Standing before the rubble that was once a house. They say their goodbyes.
"Master." William strangely let out tears of passion. "I'll miss you"
"Wait." Leo pulled out the national checkbook, and handed one to William. "Take this to any Lockstone bank." He continues. "Withdraw the forty grand and sign up to a good school."
Leo left the boy within those solemn woods. The thoughts, the fear, the terror of what's to come ate at him like termites within dead wood. It was a gnawing kind of dread. He was with Jamco too long to not know what they do to traitors. The punishment is worse than any death. The mercy they have shown is only a veil to hide their saydisc nature. They will rivel in your gruesome suffering.
Leo wanted nothing of it. His hope waning by the second. He supposed he must run and hide. For however long that would last him. The sight of Jamco's hunting hounds will forever be etched into his mind. Yet, and yet he is unwilling to surrender and die like a dog. Leo is not a name that will go down as a sniffling fool. Instead the fight is what he craves. The true desire amongst the weeds of hate. Leo pulled a map from his back pocket. The torn edges and stained embroideries show its age and worn roots. A town marked in thick black milky letters, New Clark. It wasn't the biggest, nor does it serve any importance, but it felt like the perfect hidey hole.
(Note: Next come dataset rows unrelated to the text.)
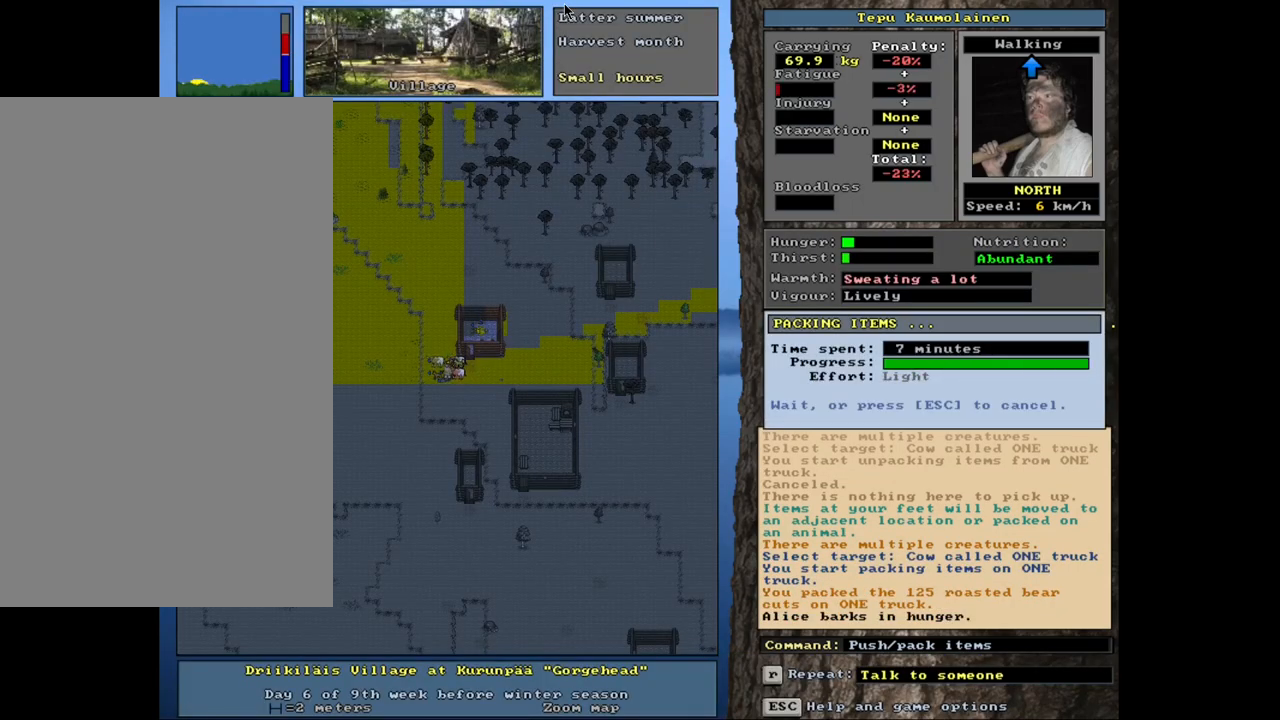
{"keys": [], "mouse": [], "events": []}
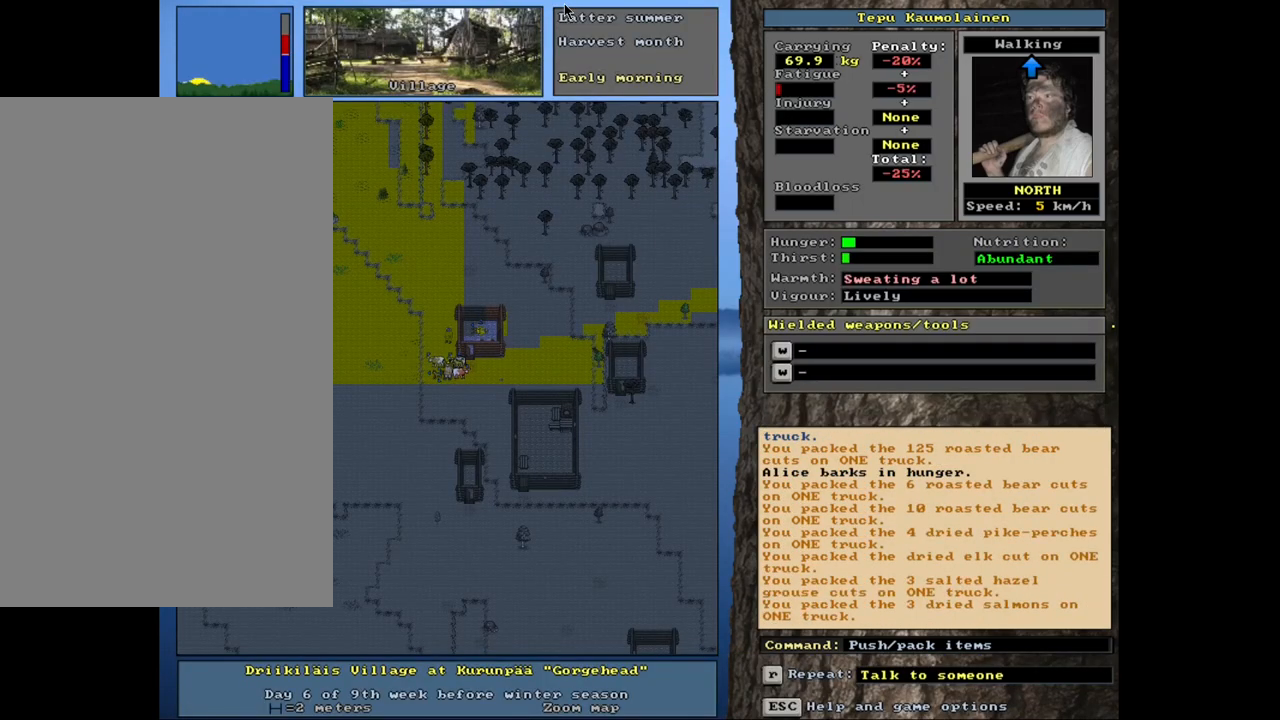
{"keys": [], "mouse": [], "events": []}
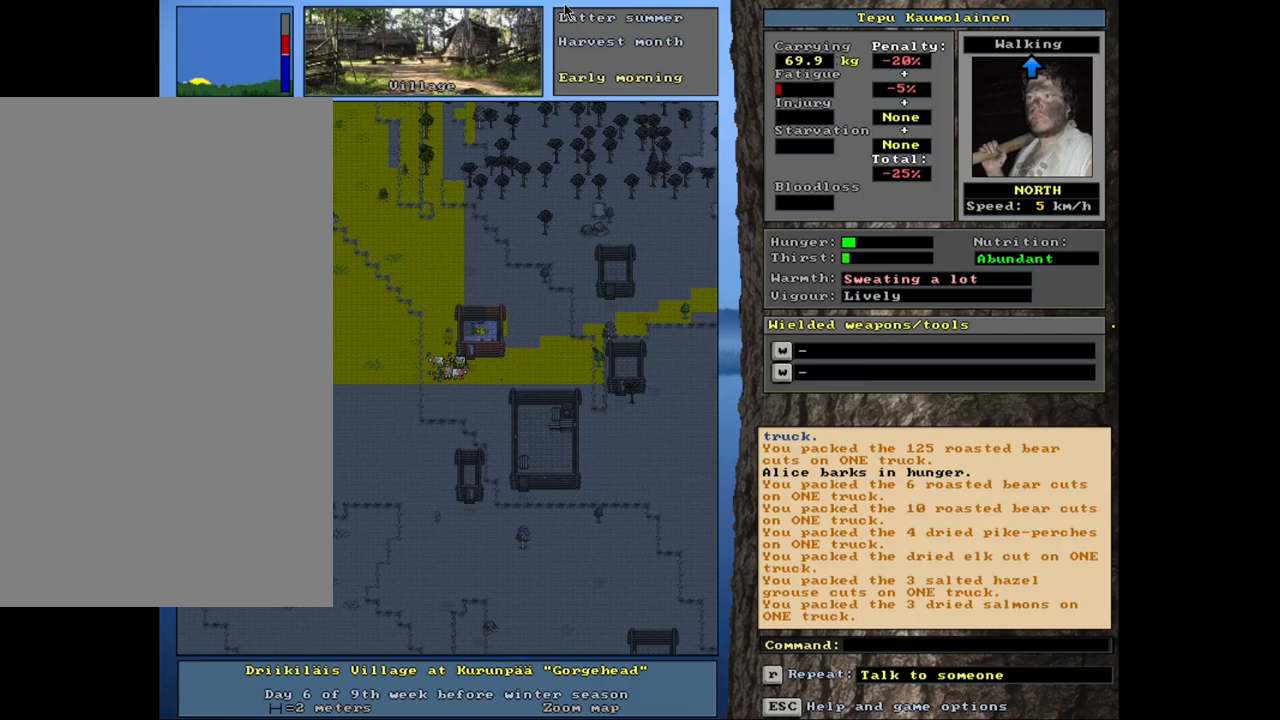
{"keys": ["shift_l"], "mouse": [], "events": [[367, "shift_l", "down"]]}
Leo set forth with pride in his decision. However a fear soon arose. From what he did not know, but he could have sweared eyes are watching. Two unfriendly, unkind, uncaring, unwanted eyes. He wished with all his might that those eyes could be nothing but his imagination. He hoped for his brain, the fool that it was, is being an arrogant trickster. That whatever malevolent being above would take pity on his misery, to snuff it out like the last spark of a dying fire. But all those prayers were met with silence. As he could feel the eyes grow closer. They became cheeky refusing to honor Leo's space. Leo already knew his fate, he already began to accept it. No monster, not even an animal, would wait this long. He knew somewhere deep in his pounding heart that those eyes were those of a benevolent human. Human, that word felt off, for these eyes felt as human as the heavens above. Leo began to fear sleep on his long hike. He started jumping at shadows. Every passerby became a new threat. When the trees squeaked and birds flew, he prepared for the inevitable end. Leo bit his lip. Blood began to ooze. His body felt woozy. His mind slows as if dropped in quicksand. This was not how he wanted to die. His eyes begin to glaze over as he spotted the high city walls. Leo's tongue became numb, turning into a liquid, and squirming around his chattering teeth. All he could smell was wretched cinnamon. Leo's feet slipped, and his head collided with the floor.